• **DIRECTIONS**:
The full listing, returned exactly and free of pictures, is the expected answer.

====================

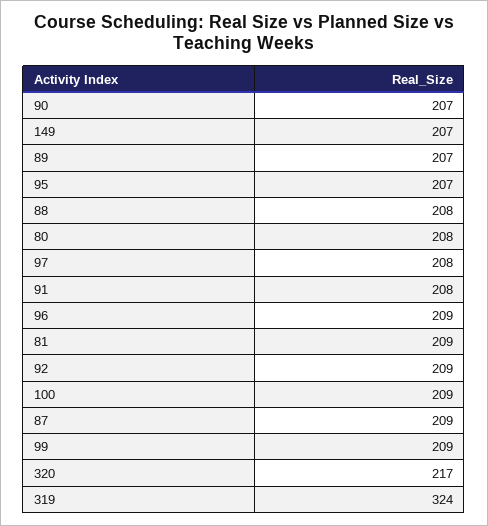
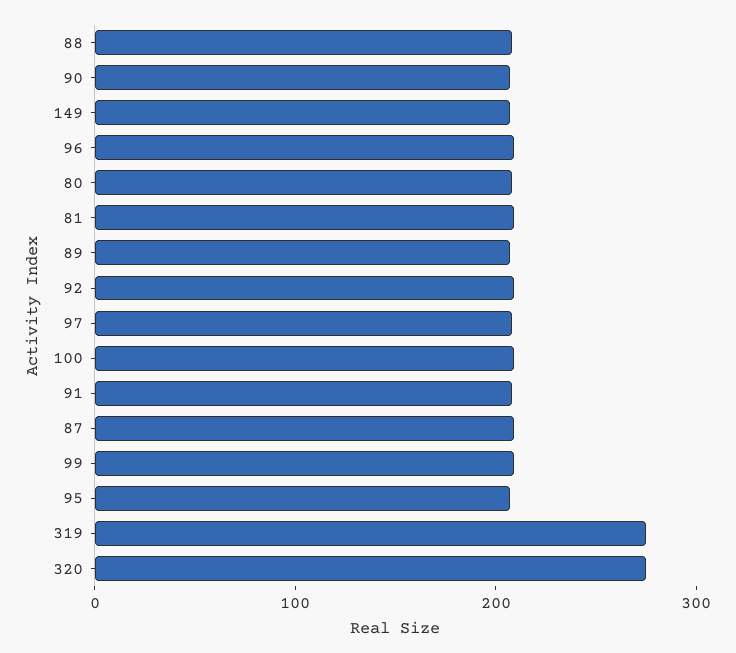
  {
    "90": 207,
    "149": 207,
    "89": 207,
    "95": 207,
    "88": 208,
    "80": 208,
    "97": 208,
    "91": 208,
    "96": 209,
    "81": 209,
    "92": 209,
    "100": 209,
    "87": 209,
    "99": 209,
-   "320": 217,
+   "320": 280,
-   "319": 324
+   "319": 280
  }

====================

• **SOLUTION**:
  {
    "90": 207,
    "149": 207,
    "89": 207,
    "95": 207,
    "88": 208,
    "80": 208,
    "97": 208,
    "91": 208,
    "96": 209,
    "81": 209,
    "92": 209,
    "100": 209,
    "87": 209,
    "99": 209,
-   "320": 217,
+   "320": 280,
-   "319": 324
+   "319": 280
  }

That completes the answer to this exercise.